Une autre préoccupation du secteur agricole européen est liée au processus d'adhésion de l'Ukraine à l'UE et à la réforme prévue de la politique agricole commune (PAC). Il s'agit de l'attribution des subventions, qui serait remise en question si Kiev, avec sa puissance céréalière mondiale, entrait pleinement dans le marché commun.

Les mesures déjà prises par l'UE pour soutenir l'Ukraine dans sa résistance contre la Russie sont l'autre facteur qui inquiète particulièrement les agriculteurs d'Europe de l'Est. Depuis juin 2022, l'UE a suspendu les droits de douane, les quotas et les mesures de protection pour les importations de produits agricoles ukrainiens.

Face à la pression croissante, la Commission européenne a accepté d'autoriser les Etats membres d'Europe centrale et orientale à restreindre à nouveau les importations en provenance d'Ukraine.

En Roumanie, les agriculteurs et les chauffeurs routiers ont bloqué les routes avec leurs véhicules en janvier. Ils réclament une baisse des impôts et des subventions plus équitables. La colère est également dirigée contre l'augmentation des coûts d'assurance pour les machines lourdes. Ce mécontentement est renforcé par les manifestations contre les céréales ukrainiennes, qui ont entraîné le blocage des passages frontaliers vers le pays.

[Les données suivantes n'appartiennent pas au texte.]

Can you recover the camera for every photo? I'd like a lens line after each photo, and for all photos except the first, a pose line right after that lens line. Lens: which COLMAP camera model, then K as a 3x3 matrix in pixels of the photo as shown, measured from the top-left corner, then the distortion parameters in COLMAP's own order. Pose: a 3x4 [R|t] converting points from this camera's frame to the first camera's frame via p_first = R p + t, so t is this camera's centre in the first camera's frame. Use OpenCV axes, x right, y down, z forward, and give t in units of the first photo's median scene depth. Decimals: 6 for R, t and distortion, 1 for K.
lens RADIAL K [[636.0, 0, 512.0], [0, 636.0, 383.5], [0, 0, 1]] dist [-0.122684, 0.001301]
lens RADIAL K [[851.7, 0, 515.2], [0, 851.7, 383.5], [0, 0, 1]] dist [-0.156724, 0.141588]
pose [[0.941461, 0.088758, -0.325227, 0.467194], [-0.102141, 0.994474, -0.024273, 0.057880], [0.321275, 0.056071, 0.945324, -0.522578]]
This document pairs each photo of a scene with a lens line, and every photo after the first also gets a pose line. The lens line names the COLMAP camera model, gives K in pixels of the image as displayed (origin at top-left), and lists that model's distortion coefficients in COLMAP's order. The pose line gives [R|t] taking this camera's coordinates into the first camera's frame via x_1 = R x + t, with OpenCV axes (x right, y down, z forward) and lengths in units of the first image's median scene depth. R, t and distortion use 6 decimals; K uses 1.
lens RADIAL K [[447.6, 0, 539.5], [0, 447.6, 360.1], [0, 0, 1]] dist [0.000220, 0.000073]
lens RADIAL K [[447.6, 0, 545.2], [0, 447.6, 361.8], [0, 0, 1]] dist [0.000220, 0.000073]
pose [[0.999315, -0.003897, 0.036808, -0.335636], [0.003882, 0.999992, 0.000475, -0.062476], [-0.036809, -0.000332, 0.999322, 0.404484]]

Des manifestations ont également lieu en Grèce. En janvier, des agriculteurs se sont déplacés avec leurs tracteurs pour mettre en évidence les problèmes qui, selon eux, "menacent la durabilité de la production agricole et animale". Ici aussi, la mise en œuvre de la politique agricole commune (PAC) suscite des inquiétudes.

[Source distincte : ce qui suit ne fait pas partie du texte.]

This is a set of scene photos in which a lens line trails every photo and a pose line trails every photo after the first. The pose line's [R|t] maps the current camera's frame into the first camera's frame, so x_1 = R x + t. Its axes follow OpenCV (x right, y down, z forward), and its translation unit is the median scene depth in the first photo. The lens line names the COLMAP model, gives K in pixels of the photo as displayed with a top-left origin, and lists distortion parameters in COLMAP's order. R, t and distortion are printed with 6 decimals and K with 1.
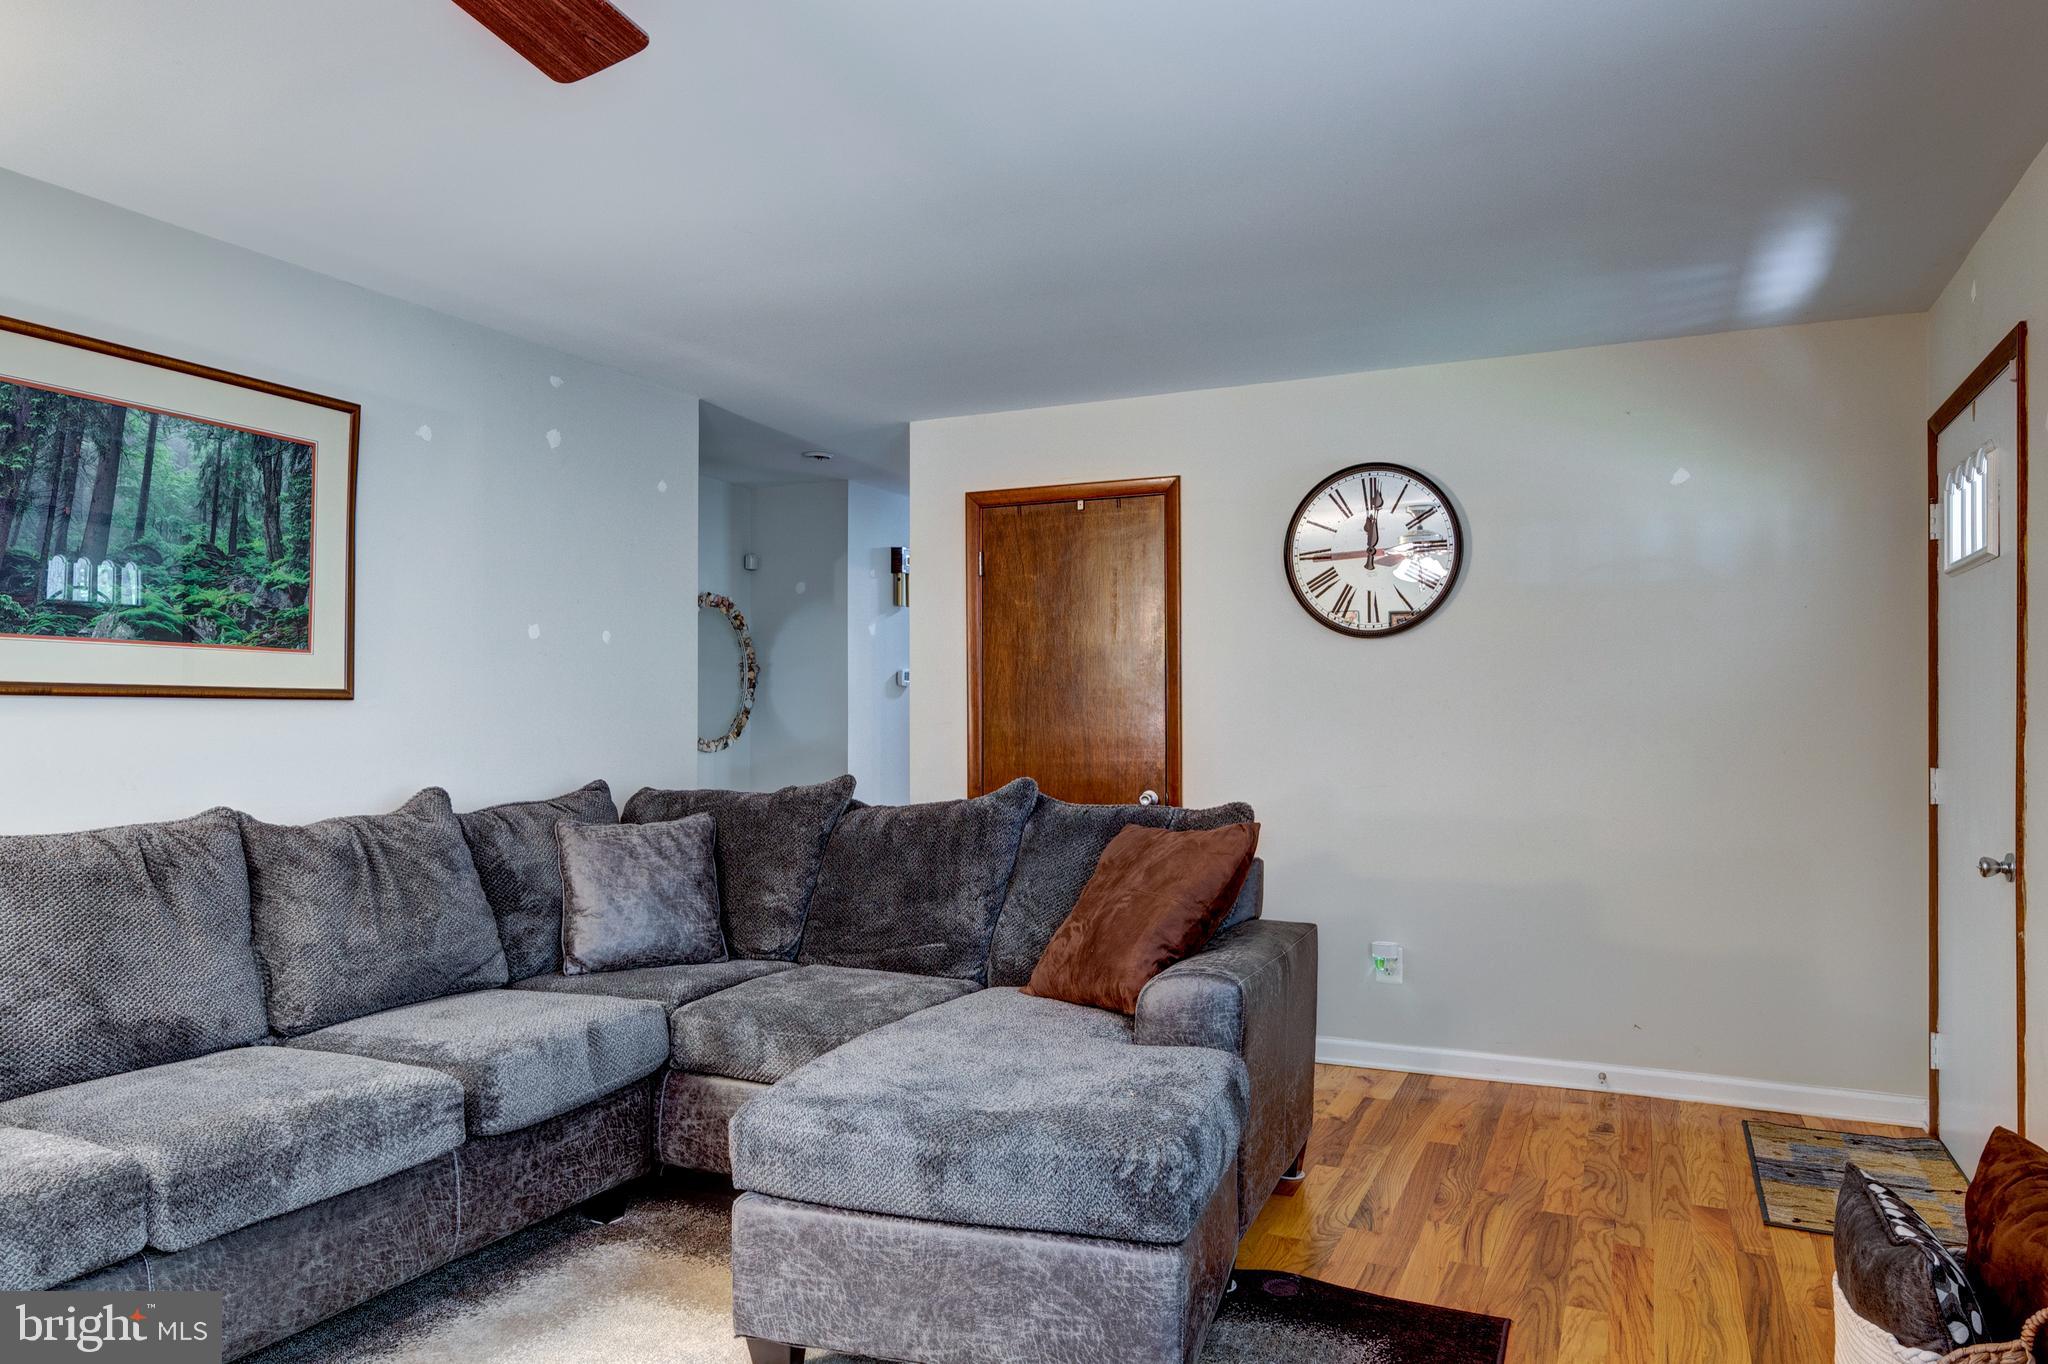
lens RADIAL K [[1313.1, 0, 1013.6], [0, 1313.1, 678.4], [0, 0, 1]] dist [-0.011545, -0.001978]
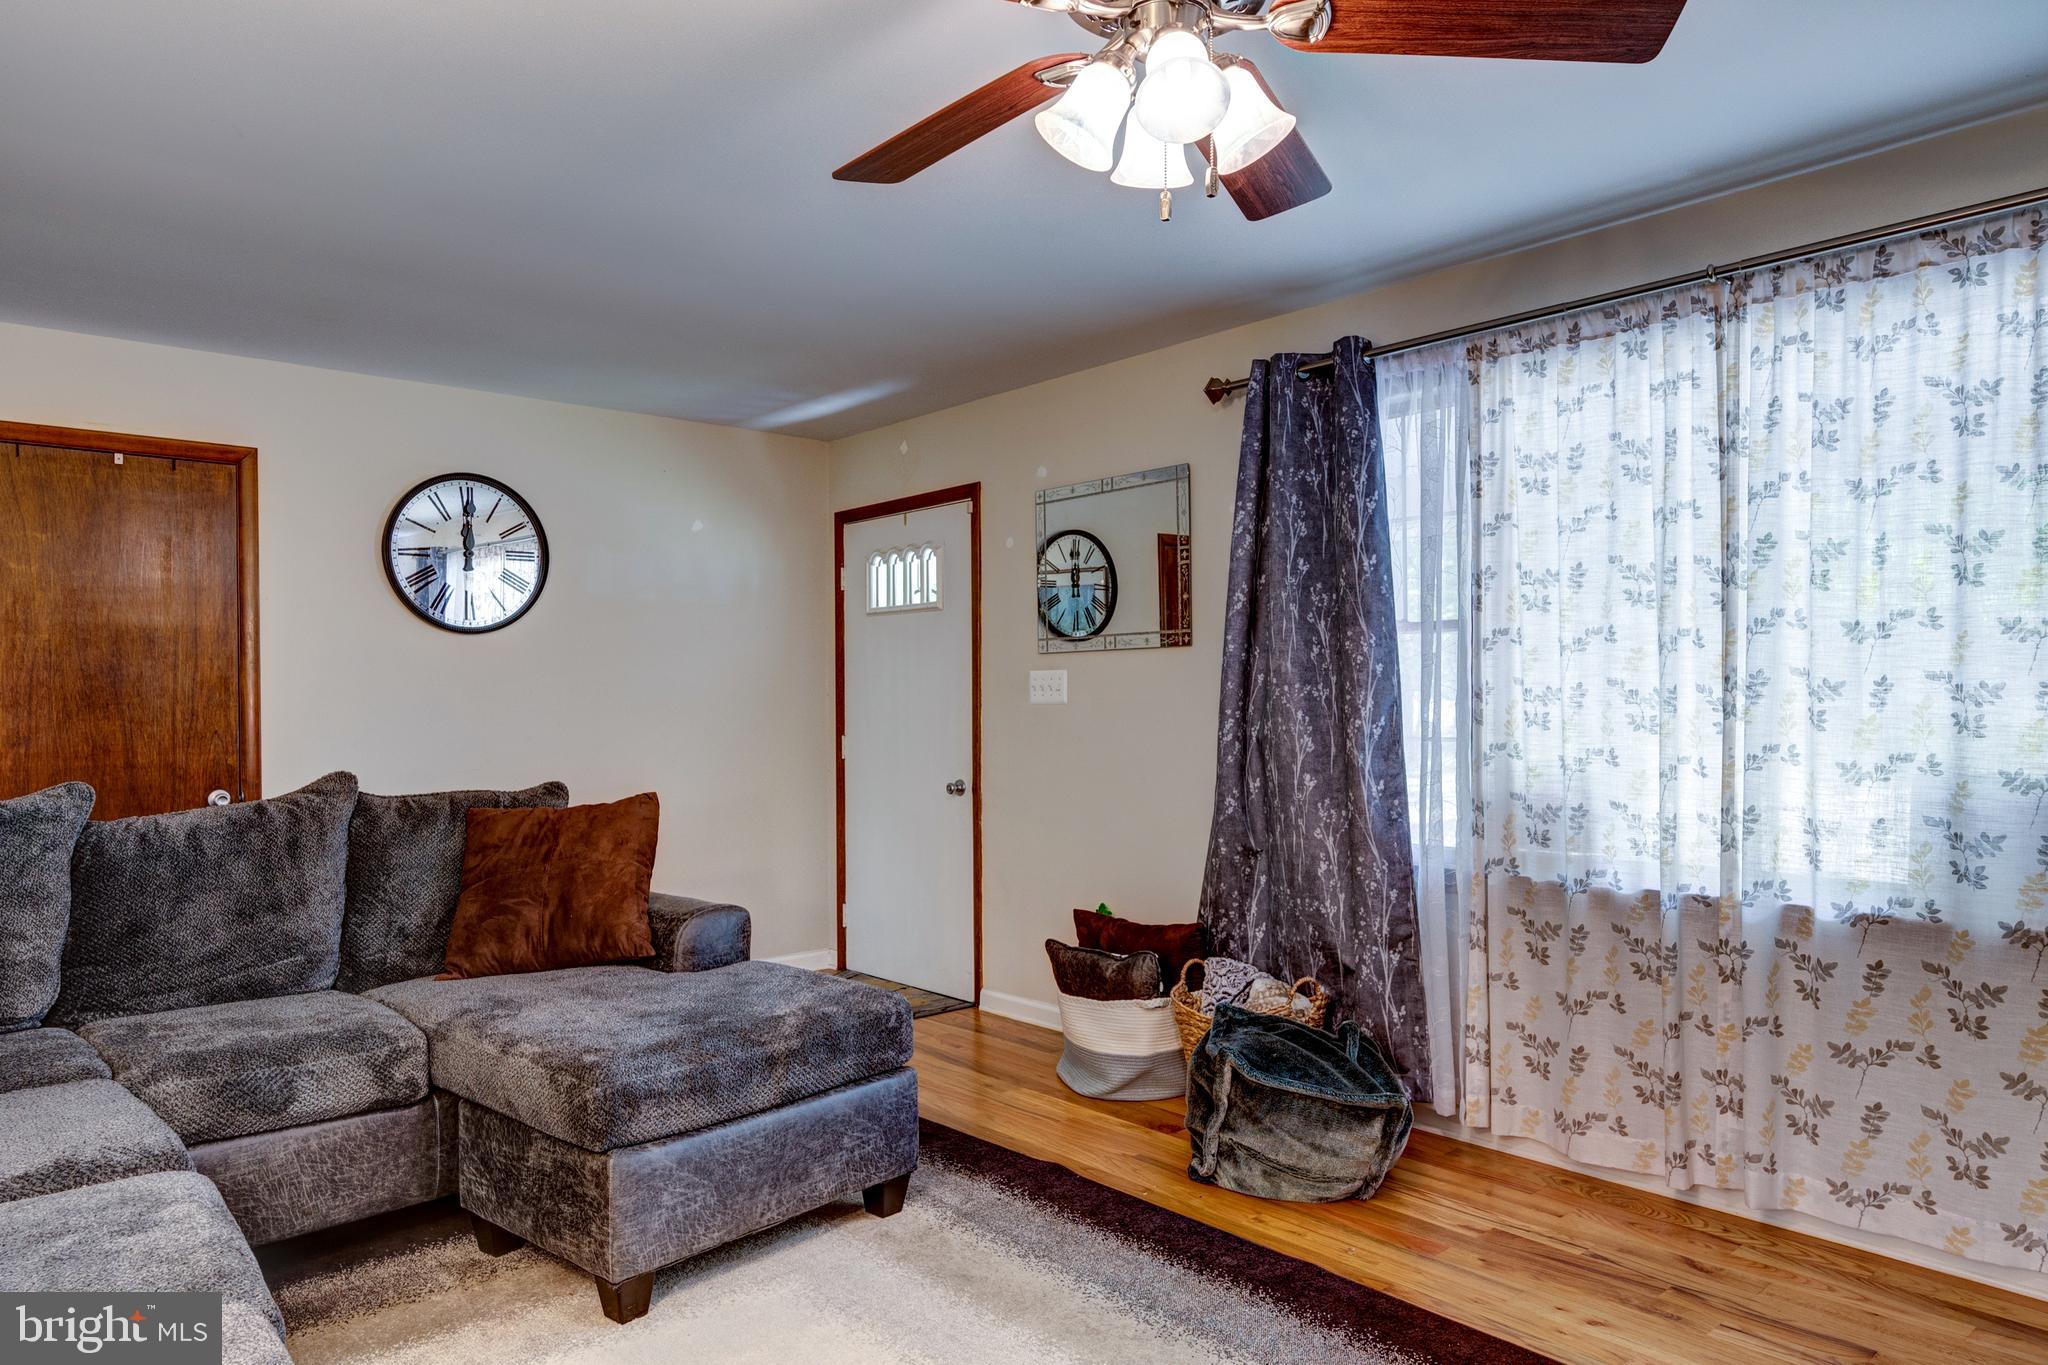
lens RADIAL K [[1313.1, 0, 1024.8], [0, 1313.1, 690.0], [0, 0, 1]] dist [-0.011545, -0.001978]
pose [[0.397137, 0.005506, 0.917743, -0.658098], [-0.020245, 0.999791, 0.002762, 0.004045], [-0.917536, -0.019677, 0.397166, 0.172469]]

La protestation a également atteint l'Espagne, où les agriculteurs et leurs tracteurs ont bloqué les autoroutes, l'accès aux ports et aux grandes surfaces. Ils réclament à nouveau des prix plus justes pour leurs produits et une révision de la réforme prévue de la PAC. Ils sont prêts à poursuivre leur mouvement de protestation, pour l'instant pacifique, au moins jusqu'à la fin du mois de février.